3 Reasons to Sell FORM and 1 Stock to Buy Instead

FormFactor has gotten torched over the last six months - since September 2024, its stock price has dropped 26.5% to $31.47 per share. This was partly driven by its softer quarterly results and may have investors wondering how to approach the situation.
Is there a buying opportunity in FormFactor, or does it present a risk to your portfolio? See what our analysts have to say in our full research report, it’s free .
Even though the stock has become cheaper, we're swiping left on FormFactor for now. Here are three reasons why FORM doesn't excite us and a stock we'd rather own.
Why Do We Think FormFactor Will Underperform?
With customers across the foundry and fabless markets, FormFactor (NASDAQ:FORM) is a US-based provider of test and measurement technologies for semiconductors.
1. Long-Term Revenue Growth Disappoints
A company’s long-term sales performance can indicate its overall quality.
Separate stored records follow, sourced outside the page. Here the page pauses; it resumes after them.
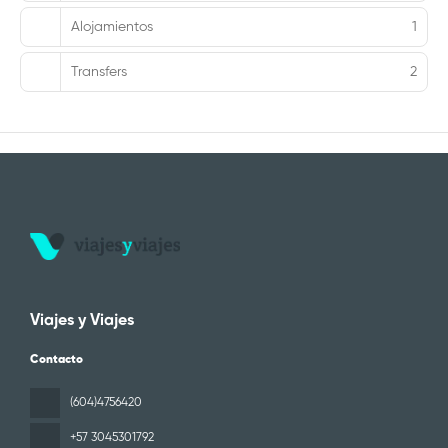
Alojamientos
1
Transfers
2
Viajes y Viajes
Contacto
(604)4756420
+57 3045301792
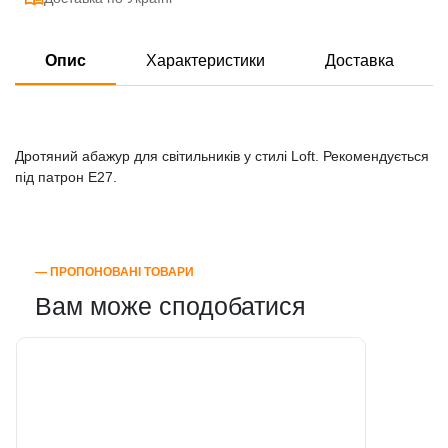
Опис
Характеристики
Доставка
Дротяний абажур для світильників у стилі Loft. Рекомендується
під патрон E27.
― ПРОПОНОВАНІ ТОВАРИ
Вам може сподобатися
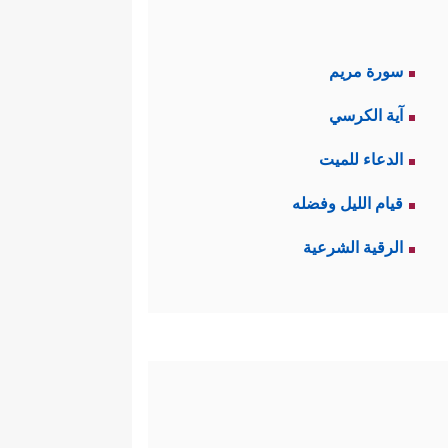
سورة مريم
آية الكرسي
الدعاء للميت
قيام الليل وفضله
الرقية الشرعية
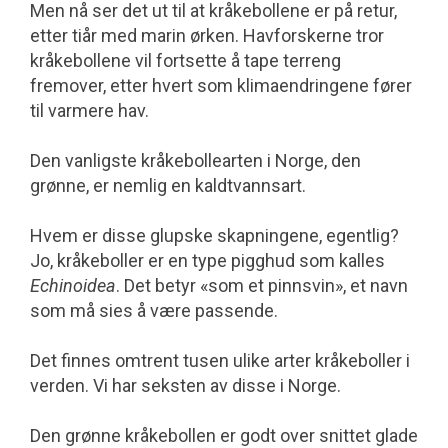
Men nå ser det ut til at kråkebollene er på retur,
etter tiår med marin ørken. Hav­forskerne tror
kråkebollene vil fortsette å tape terreng
fremover, etter hvert som klimaendringene fører
til varmere hav.
Den vanligste kråkebollearten i Norge, den
grønne, er nemlig en kaldtvannsart.
Hvem er disse glupske skapningene, egentlig?
Jo, kråkeboller er en type pigghud som kalles
Echinoidea
. Det betyr «som et pinnsvin», et navn
som må sies å være passende.
Det finnes omtrent tusen ulike arter kråkeboller i
verden. Vi har seksten av disse i Norge.
Den grønne kråkebollen er godt over snittet glade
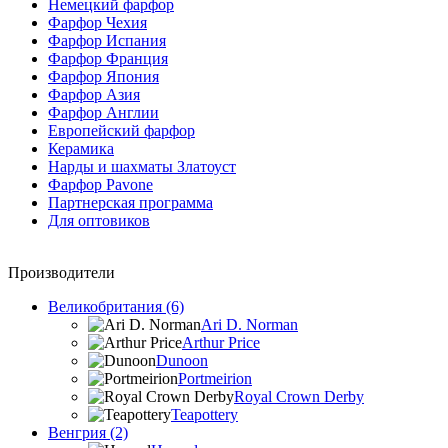
Немецкий фарфор
Фарфор Чехия
Фарфор Испания
Фарфор Франция
Фарфор Япония
Фарфор Азия
Фарфор Англии
Европейский фарфор
Керамика
Нарды и шахматы Златоуст
Фарфор Pavone
Партнерская программа
Для оптовиков
Производители
Великобритания (6)
Ari D. Norman
Arthur Price
Dunoon
Portmeirion
Royal Crown Derby
Teapottery
Венгрия (2)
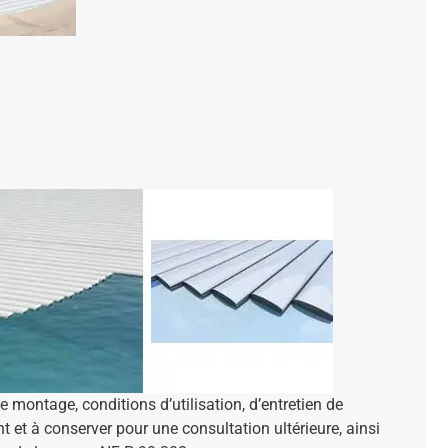
de montage, conditions d’utilisation, d’entretien de
t et à conserver pour une consultation ultérieure, ainsi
Any business can put up a good quarter or two, but the best consistently grow over the long haul. Unfortunately, FormFactor’s 5.3% annualized revenue growth over the last five years was tepid. This was below our standard for the semiconductor sector. Semiconductors are a cyclical industry, and long-term investors should be prepared for periods of high growth followed by periods of revenue contractions.

2. Projected Revenue Growth Is Slim
Forecasted revenues by Wall Street analysts signal a company’s potential. Predictions may not always be accurate, but accelerating growth typically boosts valuation multiples and stock prices while slowing growth does the opposite.
Over the next 12 months, sell-side analysts expect FormFactor’s revenue to rise by 2.1%, close to its 1% annualized growth for the past two years. This projection is underwhelming and implies its newer products and services will not lead to better top-line performance yet.
3. Free Cash Flow Margin Dropping
Free cash flow isn't a prominently featured metric in company financials and earnings releases, but we think it's telling because it accounts for all operating and capital expenses, making it tough to manipulate. Cash is king.
As you can see below, FormFactor’s margin dropped by 5.6 percentage points over the last five years. It may have ticked higher more recently, but shareholders are likely hoping for its margin to at least revert to its historical level. Almost any movement in the wrong direction is undesirable because of its relatively low cash conversion. If the longer-term trend returns, it could signal it’s becoming a more capital-intensive business. FormFactor’s free cash flow margin for the trailing 12 months was 10.8%.